| TRY IT |
Since only the words are wanted, reproduce every entry exactly and leave the images behind.

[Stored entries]
Start of Block

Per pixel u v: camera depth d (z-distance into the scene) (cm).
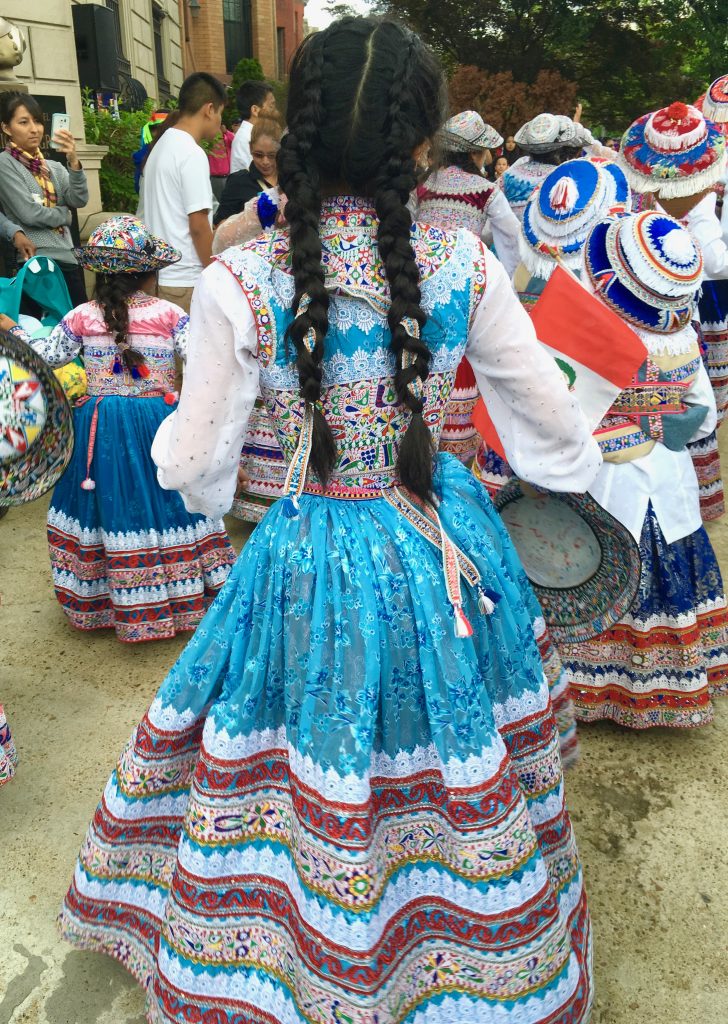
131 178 945
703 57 1942
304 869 139
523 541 224
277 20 2866
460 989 150
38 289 372
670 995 190
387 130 125
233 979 158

End of Block

| SOLUTION FOR THIS TASK |
Per pixel u v: camera depth d (z-distance into the scene) (cm).
131 178 945
703 57 1942
304 869 139
523 541 224
277 20 2866
460 989 150
38 289 372
670 995 190
387 130 125
233 979 158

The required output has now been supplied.